Fresh water is now being collected at the lake and a Sewage Treatment Plant (STP) has been set up and harmless treated water is being pumped into the water body on a day-to-day basis. The memorandum to rejuvenate the Lake was signed in June 2016 by Sudha Murty, Chairperson of Infosys Foundation and the then Mysuru Deputy Commissioner C. Shikha.
As per the Memorandum of Understanding (MoU), the Foundation would maintain the Lake for five years. Thereafter, the Lake’s maintenance would be the onus of the Mysuru City Corporation (MCC). As part of the works, loads of silt has been removed and the Lake boundary has been fenced to prevent encroachments.
A major chunk of the funds was allotted to setting up of the Sewage Treatment Plant, which has come up on a three-acre plot that was allotted to the Foundation next to the Lake. Membrane technology from Germany was adopted for the eight million litres per day capacity STP.
The STP treats all industrial waste, residential sewage and waste water that was earlier flowing into the Lake. The recycled sewage water now flows back into the Lake.
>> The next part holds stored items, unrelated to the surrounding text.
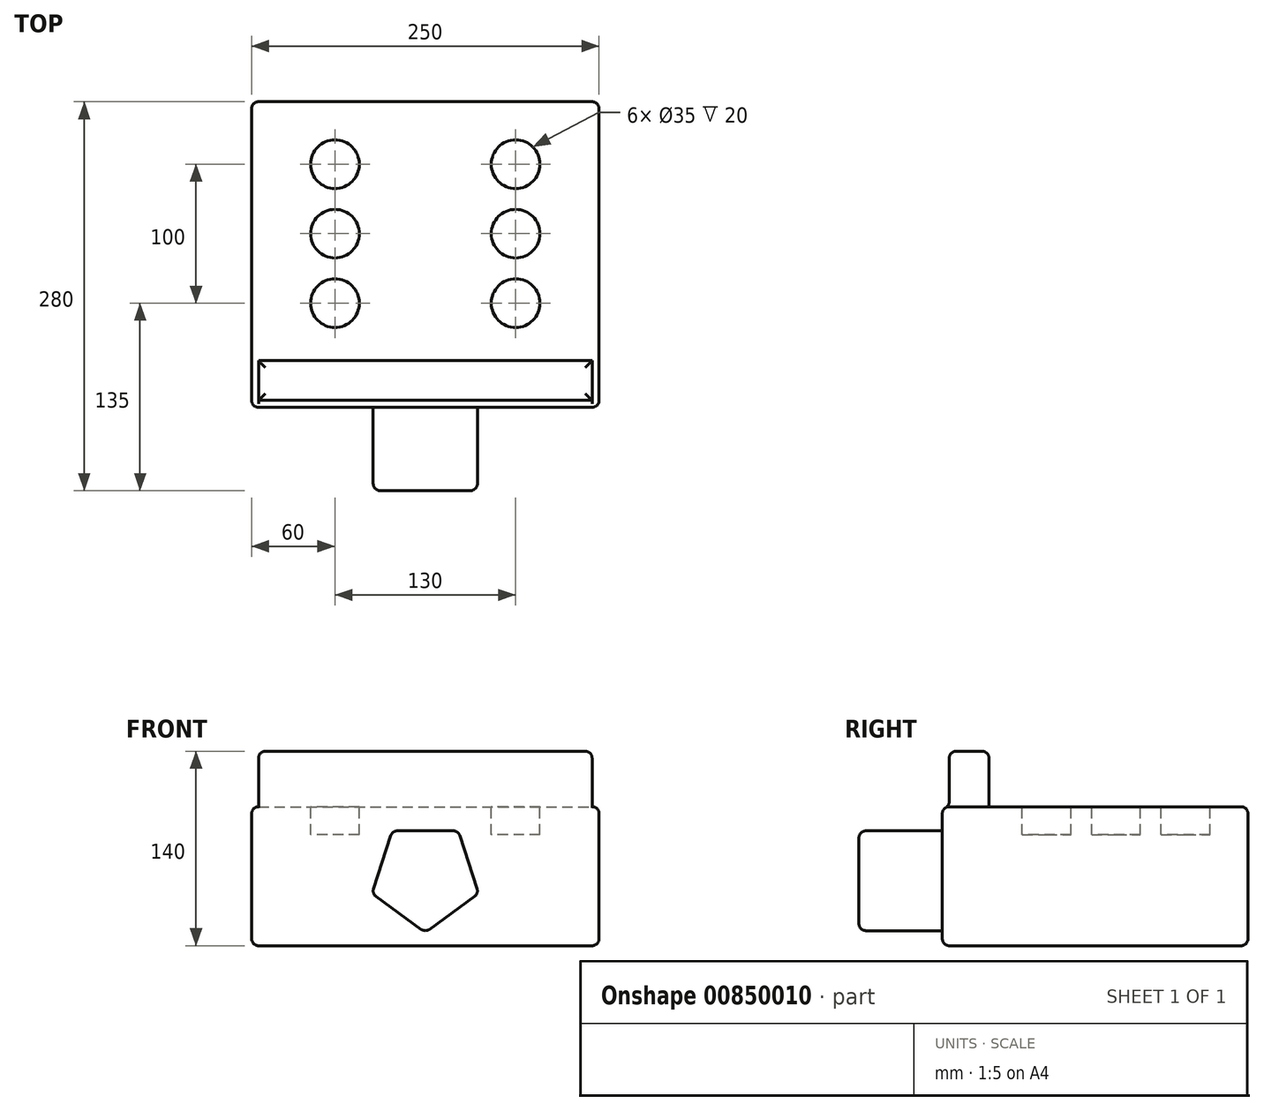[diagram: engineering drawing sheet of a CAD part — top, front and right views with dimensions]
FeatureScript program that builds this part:
annotation { "Feature Type Name" : "Feature", "Feature Type Description" : "" }
export const myFeature = defineFeature(function(context is Context, id is Id, definition is map)
    precondition{}
    {
        {
            var Q0;
            Q0=qCreatedBy(makeId("Front.planeOp"),FACE);
            var sketch = newSketch(context, id + "F0", { "sketchPlane" : qUnion([Q0])});
            skLineSegment(sketch, "E0.bottom", {"start": v(125, -50) * mm, "end": v(-125, -50) * mm});
            skLineSegment(sketch, "E0.top", {"start": v(125, 50) * mm, "end": v(-125, 50) * mm});
            skLineSegment(sketch, "E0.left", {"start": v(125, -50) * mm, "end": v(125, 50) * mm});
            skLineSegment(sketch, "E0.right", {"start": v(-125, -50) * mm, "end": v(-125, 50) * mm});
            skPoint(sketch, "E0.middle", {"position": v(0, 0) * mm});
            skSolve(sketch);
        }
        {
            var Q0;
            Q0=makeQuery(id+"F0.imprint","IMPRINT",FACE,{"disambiguationData":[TD([[makeQuery(id+"F0.imprint","IMPRINT",EDGE,{"derivedFrom":sQuery(id+"F0.wireOp",EDGE,"E0.bottom")}),-1.0]])]});
            extrude(context, id + "F1", {"entities" : qUnion([Q0]), "depth" : 220 * mm, "offsetDistance" : 25 * mm});
        }
        {
            var Q0;
            Q0=makeQuery(id+"F1.opExtrude","SWEPT_FACE",FACE,{"disambiguationData":[OSD([sQuery(id+"F0.wireOp",EDGE,"E0.top")])]});
            var Q1;
            Q1=makeQuery(id+"F1.opExtrude","SWEPT_FACE",FACE,{"disambiguationData":[OSD([sQuery(id+"F0.wireOp",EDGE,"E0.bottom")])]});
            var Q2;
            Q2=makeQuery(id+"F1.opExtrude","CAP_EDGE",EDGE,{"disambiguationData":[OSD([sQuery(id+"F0.wireOp",EDGE,"E0.left")])],"isStart":false});
            var Q3;
            Q3=makeQuery(id+"F1.opExtrude","CAP_EDGE",EDGE,{"disambiguationData":[OSD([sQuery(id+"F0.wireOp",EDGE,"E0.right")])],"isStart":false});
            var Q4;
            Q4=makeQuery(id+"F1.opExtrude","CAP_EDGE",EDGE,{"disambiguationData":[OSD([sQuery(id+"F0.wireOp",EDGE,"E0.right")])],"isStart":true});
            var Q5;
            Q5=makeQuery(id+"F1.opExtrude","CAP_EDGE",EDGE,{"disambiguationData":[OSD([sQuery(id+"F0.wireOp",EDGE,"E0.left")])],"isStart":true});
            fillet(context, id + "F2", {"entities" : qUnion([Q0, Q1, Q2, Q3, Q4, Q5]), "radius" : 5 * mm, "tangentPropagation" : true, "allowEdgeOverflow" : false});
        }
        {
            var Q0;
            Q0=makeQuery(id+"F1.opExtrude","CAP_FACE",FACE,{"disambiguationData":[OSD([sQuery(id+"F0.wireOp",EDGE,"E0.bottom"),sQuery(id+"F0.wireOp",EDGE,"E0.top"),sQuery(id+"F0.wireOp",EDGE,"E0.left"),sQuery(id+"F0.wireOp",EDGE,"E0.right")])],"isStart":false});
            var sketch = newSketch(context, id + "F3", { "sketchPlane" : qUnion([Q0])});
            skCircle(sketch, "E1.cCircle", {"center": v(0, 0) * mm, "radius": 32.65 * mm, "construction": true});
            skPoint(sketch, "E1.cCircle.perimeterSnap0", {"position": v(0, 45) * mm});
            skLineSegment(sketch, "E1.0", {"start": v(-23.72, 32.65) * mm, "end": v(23.72, 32.65) * mm});
            skLineSegment(sketch, "E1.1", {"start": v(23.72, 32.65) * mm, "end": v(38.38, -12.47) * mm});
            skLineSegment(sketch, "E1.2", {"start": v(38.38, -12.47) * mm, "end": v(0, -40.36) * mm});
            skLineSegment(sketch, "E1.3", {"start": v(0, -40.36) * mm, "end": v(-38.38, -12.47) * mm});
            skLineSegment(sketch, "E1.4", {"start": v(-38.38, -12.47) * mm, "end": v(-23.72, 32.65) * mm});
            skPoint(sketch, "E1.0.midPoint", {"position": v(0, 32.65) * mm});
            skPoint(sketch, "E1.0.midPoint.positionSnap0", {"position": v(0, 45) * mm});
            skSolve(sketch);
        }
        {
            var Q0;
            Q0=makeQuery(id+"F3.imprint","IMPRINT",FACE,{"disambiguationData":[TD([[makeQuery(id+"F3.imprint","IMPRINT",EDGE,{"derivedFrom":sQuery(id+"F3.wireOp",EDGE,"E1.0")}),-1.0]])]});
            extrude(context, id + "F4", {"entities" : qUnion([Q0]), "operationType" : NewBodyOperationType.ADD, "depth" : 60 * mm, "offsetDistance" : 25 * mm});
        }
        {
            var Q0;
            Q0=makeQuery(id+"F1.opExtrude","SWEPT_FACE",FACE,{"disambiguationData":[OSD([sQuery(id+"F0.wireOp",EDGE,"E0.top")])]});
            var sketch = newSketch(context, id + "F5", { "sketchPlane" : qUnion([Q0])});
            skLineSegment(sketch, "E2", {"start": v(-120, -186.41) * mm, "end": v(120, -186.41) * mm});
            skSolve(sketch);
        }
        {
            var Q0;
            {var subQ0=sQuery(id+"F5.wireOp",EDGE,"E2");Q0=makeQuery(id+"F5.imprint","IMPRINT",FACE,{"disambiguationData":[TD([[makeQuery(id+"F5.imprint","IMPRINT",EDGE,{"derivedFrom":subQ0}),-1.0]])]});}
            extrude(context, id + "F6", {"entities" : qUnion([Q0]), "operationType" : NewBodyOperationType.ADD, "depth" : 40 * mm, "offsetDistance" : 25 * mm});
        }
        {
            var Q0;
            Q0=makeQuery(id+"F6.opExtrude","CAP_FACE",FACE,{"disambiguationData":[OSD([sQuery(id+"F0.wireOp",EDGE,"E0.top"),sQuery(id+"F0.wireOp",EDGE,"E0.left"),sQuery(id+"F0.wireOp",EDGE,"E0.right"),sQuery(id+"F5.wireOp",EDGE,"E2")])],"isStart":false});
            var Q1;
            {var subQ0=sQuery(id+"F0.wireOp",EDGE,"E0.top");Q1=makeQuery(id+"F6.boolean.opBoolean","MERGE",EDGE,{"derivedFrom":[makeQuery(id+"F2.opFillet","BLEND_EDGE",EDGE,{"blendedFrom":[makeQuery(id+"F1.opExtrude","CAP_EDGE",EDGE,{"disambiguationData":[OSD([subQ0])],"isStart":false}),makeQuery(id+"F1.opExtrude","SWEPT_FACE",FACE,{"disambiguationData":[OSD([subQ0])]})],"blendedInto":[makeQuery(id+"F1.opExtrude","SWEPT_FACE",FACE,{"disambiguationData":[OSD([subQ0])]})]}),makeQuery(id+"F6.opExtrude","CAP_EDGE",EDGE,{"disambiguationData":[OSD([subQ0])],"isStart":true})]});}
            var Q2;
            Q2=makeQuery(id+"F6.opExtrude","CAP_EDGE",EDGE,{"disambiguationData":[OSD([sQuery(id+"F0.wireOp",EDGE,"E0.top")])],"isStart":false});
            fillet(context, id + "F7", {"entities" : qUnion([Q0, Q1, Q2]), "radius" : 5 * mm, "tangentPropagation" : true, "allowEdgeOverflow" : false});
        }
        {
            var Q0;
            Q0=makeQuery(id+"F4.opExtrude","CAP_EDGE",EDGE,{"disambiguationData":[OSD([sQuery(id+"F3.wireOp",EDGE,"E1.0")])],"isStart":true});
            var Q1;
            Q1=makeQuery(id+"F4.opExtrude","CAP_EDGE",EDGE,{"disambiguationData":[OSD([sQuery(id+"F3.wireOp",EDGE,"E1.1")])],"isStart":true});
            var Q2;
            Q2=makeQuery(id+"F4.opExtrude","CAP_EDGE",EDGE,{"disambiguationData":[OSD([sQuery(id+"F3.wireOp",EDGE,"E1.2")])],"isStart":true});
            var Q3;
            Q3=makeQuery(id+"F4.opExtrude","CAP_EDGE",EDGE,{"disambiguationData":[OSD([sQuery(id+"F3.wireOp",EDGE,"E1.3")])],"isStart":true});
            var Q4;
            Q4=makeQuery(id+"F4.opExtrude","CAP_EDGE",EDGE,{"disambiguationData":[OSD([sQuery(id+"F3.wireOp",EDGE,"E1.4")])],"isStart":true});
            var Q5;
            Q5=makeQuery(id+"F4.opExtrude","CAP_FACE",FACE,{"disambiguationData":[OSD([sQuery(id+"F3.wireOp",EDGE,"E1.0"),sQuery(id+"F3.wireOp",EDGE,"E1.1"),sQuery(id+"F3.wireOp",EDGE,"E1.2"),sQuery(id+"F3.wireOp",EDGE,"E1.3"),sQuery(id+"F3.wireOp",EDGE,"E1.4")])],"isStart":false});
            var Q6;
            Q6=makeQuery(id+"F4.opExtrude","SWEPT_EDGE",EDGE,{"disambiguationData":[OSD([sQuery(id+"F3.wireOp",EDGE,"E1.0"),sQuery(id+"F3.wireOp",EDGE,"E1.4")])]});
            var Q7;
            Q7=makeQuery(id+"F4.opExtrude","SWEPT_EDGE",EDGE,{"disambiguationData":[OSD([sQuery(id+"F3.wireOp",EDGE,"E1.0"),sQuery(id+"F3.wireOp",EDGE,"E1.1")])]});
            var Q8;
            Q8=makeQuery(id+"F4.opExtrude","SWEPT_EDGE",EDGE,{"disambiguationData":[OSD([sQuery(id+"F3.wireOp",EDGE,"E1.1"),sQuery(id+"F3.wireOp",EDGE,"E1.2")])]});
            var Q9;
            Q9=makeQuery(id+"F4.opExtrude","SWEPT_EDGE",EDGE,{"disambiguationData":[OSD([sQuery(id+"F3.wireOp",EDGE,"E1.2"),sQuery(id+"F3.wireOp",EDGE,"E1.3")])]});
            var Q10;
            Q10=makeQuery(id+"F4.opExtrude","SWEPT_EDGE",EDGE,{"disambiguationData":[OSD([sQuery(id+"F3.wireOp",EDGE,"E1.3"),sQuery(id+"F3.wireOp",EDGE,"E1.4")])]});
            fillet(context, id + "F8", {"entities" : qUnion([Q0, Q1, Q2, Q3, Q4, Q5, Q6, Q7, Q8, Q9, Q10]), "radius" : 5 * mm, "tangentPropagation" : true, "allowEdgeOverflow" : false});
        }
        {
            var Q0;
            Q0=makeQuery(id+"F1.opExtrude","SWEPT_FACE",FACE,{"disambiguationData":[OSD([sQuery(id+"F0.wireOp",EDGE,"E0.top")])]});
            var sketch = newSketch(context, id + "F9", { "sketchPlane" : qUnion([Q0])});
            skCircle(sketch, "E3", {"center": v(65, -45) * mm, "radius": 17.5 * mm});
            skCircle(sketch, "E4", {"center": v(-65, -45) * mm, "radius": 17.5 * mm});
            skCircle(sketch, "E5.0.1.0", {"center": v(-65, -95) * mm, "radius": 17.5 * mm});
            skCircle(sketch, "E5.0.2.0", {"center": v(-65, -145) * mm, "radius": 17.5 * mm});
            skLineSegment(sketch, "E5.direction1", {"start": v(-65, -45) * mm, "end": v(31, -45) * mm, "construction": true});
            skLineSegment(sketch, "E5.direction2", {"start": v(-65, -45) * mm, "end": v(-65, -95) * mm, "construction": true});
            skCircle(sketch, "E6.0.1.0", {"center": v(65, -95) * mm, "radius": 17.5 * mm});
            skCircle(sketch, "E6.0.2.0", {"center": v(65, -145) * mm, "radius": 17.5 * mm});
            skLineSegment(sketch, "E6.direction1", {"start": v(65, -45) * mm, "end": v(90, -45) * mm, "construction": true});
            skLineSegment(sketch, "E6.direction2", {"start": v(65, -45) * mm, "end": v(65, -95) * mm, "construction": true});
            skSolve(sketch);
        }
        {
            var Q0;
            Q0=makeQuery(id+"F9.imprint","IMPRINT",FACE,{"disambiguationData":[TD([[makeQuery(id+"F9.imprint","IMPRINT",EDGE,{"derivedFrom":sQuery(id+"F9.wireOp",EDGE,"E4")}),1.0]])]});
            var Q1;
            Q1=makeQuery(id+"F9.imprint","IMPRINT",FACE,{"disambiguationData":[TD([[makeQuery(id+"F9.imprint","IMPRINT",EDGE,{"derivedFrom":sQuery(id+"F9.wireOp",EDGE,"E5.0.1.0")}),1.0]])]});
            var Q2;
            Q2=makeQuery(id+"F9.imprint","IMPRINT",FACE,{"disambiguationData":[TD([[makeQuery(id+"F9.imprint","IMPRINT",EDGE,{"derivedFrom":sQuery(id+"F9.wireOp",EDGE,"E5.0.2.0")}),1.0]])]});
            var Q3;
            Q3=makeQuery(id+"F9.imprint","IMPRINT",FACE,{"disambiguationData":[TD([[makeQuery(id+"F9.imprint","IMPRINT",EDGE,{"derivedFrom":sQuery(id+"F9.wireOp",EDGE,"E6.0.2.0")}),1.0]])]});
            var Q4;
            Q4=makeQuery(id+"F9.imprint","IMPRINT",FACE,{"disambiguationData":[TD([[makeQuery(id+"F9.imprint","IMPRINT",EDGE,{"derivedFrom":sQuery(id+"F9.wireOp",EDGE,"E6.0.1.0")}),1.0]])]});
            var Q5;
            Q5=makeQuery(id+"F9.imprint","IMPRINT",FACE,{"disambiguationData":[TD([[makeQuery(id+"F9.imprint","IMPRINT",EDGE,{"derivedFrom":sQuery(id+"F9.wireOp",EDGE,"E3")}),1.0]])]});
            extrude(context, id + "F10", {"entities" : qUnion([Q0, Q1, Q2, Q3, Q4, Q5]), "operationType" : NewBodyOperationType.REMOVE, "oppositeDirection" : true, "depth" : 20 * mm, "offsetDistance" : 25 * mm});
        }
    });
Before the restoration, demolished building debris, garbage, slaughter house waste and all sorts of garbage was dumped into the grasslands beside the Lake. The inflow storm water drains that brought rainwater were deliberately closed and they started bringing in the sewage discharges from the surrounding localities. Gradually, the Lake was getting suffocated.
The Lake was a home to more than 165 species of birds having many migratory birds visiting this place to spend the winter months from as far away as Northern Europe and Africa. This lively lake had started degenerating and decaying, with the industrial and construction activities surrounding the Lake area increasing.
Now, since the water body is restored, bird species like Glossy Ibis, Northern Pintail, Northern Shovelers, River Tern, Crested Serpent Eagle, Baillon’s Crake, Little Grebes Larks, Doves, Pigeons, Herons, Storks, Eurasian Coots, Grey-headed Swamphens, Black-headed Ibis, Spotted Owlets Cormorants and Darters have been spotted inside the Lake. It is once again hosting many wintering species of Wagtails, Sandpipers, Snipes and Stints, which have all increased in their numbers many times.